Memristors are two-terminal nonlinear devices whose resistance depends on the history of applied voltage and current — a property that makes them compelling candidates for neuromorphic computing, non-volatile memory, and hardware neural networks. Yet their highly nonlinear, hysteretic behavior renders classical analytical models computationally expensive and difficult to generalize across fabrication variants.

This work presents a complete machine learning framework for data-driven memristor modeling. We address three interconnected problems: (1) regression — predicting instantaneous current I from voltage V and device parameters; (2) classification — identifying high- and low-resistance states (HRS/LRS) from electrical measurements; and (3) temporal dynamics — capturing time-dependent behavior using deep sequential models. We further introduce a Physics-Informed Neural Network (PINN) that embeds the Yakopcic state equation as a differentiable physics residual loss, enforcing physically consistent predictions even in data-sparse regimes.

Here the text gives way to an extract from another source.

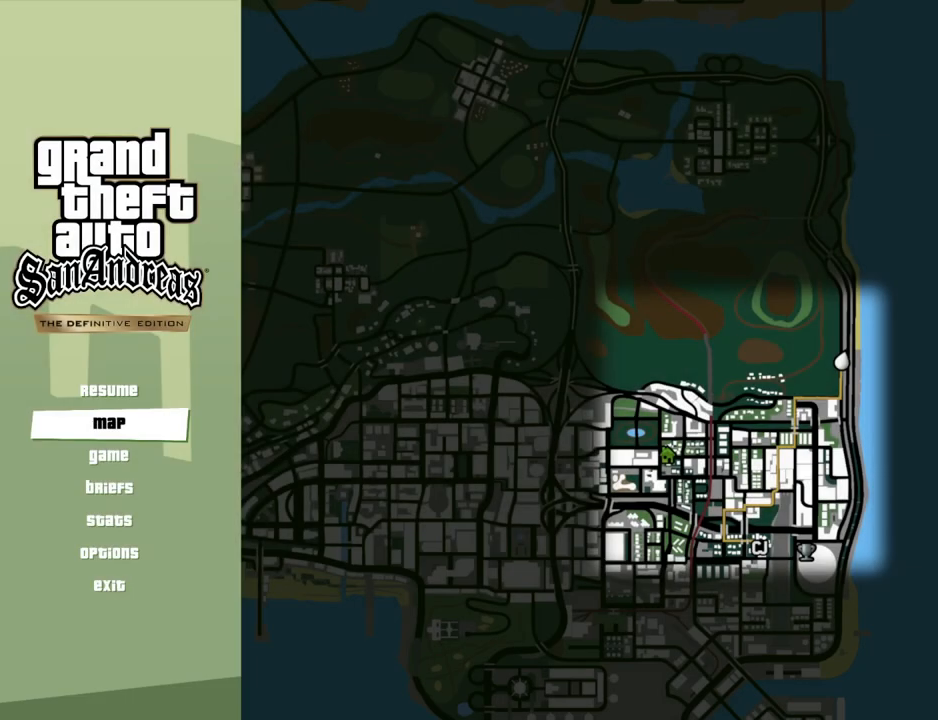
{"keys": [], "mouse": [], "events": []}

Experiments are conducted on a multi-model dataset (Yakopcic, MMS, stat, VTEAM) sourced from real device simulations. Our best regression model (XGBoost) achieves R² > 0.99 on held-out data, while the Bidirectional LSTM and Temporal Transformer attain sub-1% normalized RMSE on one-step-ahead current prediction. The PINN demonstrates superior generalization compared to a purely data-driven MLP, particularly near switching transitions where physics constraints are most informative.


Table of Contents

  1. Motivation & Background
  2. Dataset
  3. Methodology
  4. Repository Structure
  5. Installation & Usage
  6. Results
  7. Improvements over Baseline
  8. Limitations & Future Work
  9. Citation
  10. References

1. Motivation & Background

Memristors — or memory resistors — were theoretically postulated by Chua (1971) [1] and first fabricated in solid state by Strukov et al. at HP Labs (2008) [2]. They are characterized by a nonlinear q–φ relationship and exhibit pinched hysteresis loops in their I–V curves — a signature that has been used as an empirical criterion for memristive behavior [3].

From a circuit-modeling perspective, memristors are described by a state equation:

$$\frac{dw}{dt} = f(w, V)$$

and a constitutive relation:

$$I = g(w, V) \cdot V$$

where w is an internal state variable (e.g., the normalized doping-front position), and g(·) is a nonlinear conductance function. Different model families — Yakopcic [4], MMS [5], VTEAM [6] — propose specific functional forms for f and g, each capturing different physical mechanisms.

Why machine learning? Physics-based models require manual parameter extraction per device batch — a tedious, often ill-conditioned inverse problem. A data-driven model, once trained on measured or simulated data, can generalize to unseen operating conditions, support Monte Carlo variability analysis, and be embedded in fast SPICE-compatible surrogate models for system-level simulation.


2. Dataset

The dataset is provided in .mat format and is publicly available on Kaggle. It contains simulation data for four memristor model families:

Model Type Key Parameters Notes
Yakopcic Phenomenological a1, a2, b, Vp, Vn, Ap, An, xp, xn, αp, αn Asymmetric window function
MMS Physical Ron, Roff, uv, D, p HP-model derivative
stat Statistical std, wsk, eps, μ, σ Captures device-to-device variability
VTEAM Threshold koff, kon, aoff, aon, woff, won, wc Voltage-threshold activation

Common fields for all models: Amp, Freq, Dop, Rs, U_m, I_m, t, V, I

Each sample records the electrical state at a single time point. Data was generated by sweeping sinusoidal voltage stimuli across a range of frequencies (1 Hz – 1 MHz), amplitudes (0.1 V – 2 V), and doping levels.


3. Methodology

3.1 Feature Engineering

Raw measurements are enriched with physically motivated derived features before model training:

Feature Formula Physical Meaning
R V / I Instantaneous resistance
log_R log₁₀|R| Log-scale resistance (spans decades)
dV/dt ∂V/∂t Voltage rate of change
dI/dt ∂I/∂t Current rate of change
Second-order voltage nonlinearity
V·I V × I Instantaneous power
V_sign sgn(V) Polarity indicator
cycle cumulative sign changes / 2 Voltage cycle index (for hysteresis tracking)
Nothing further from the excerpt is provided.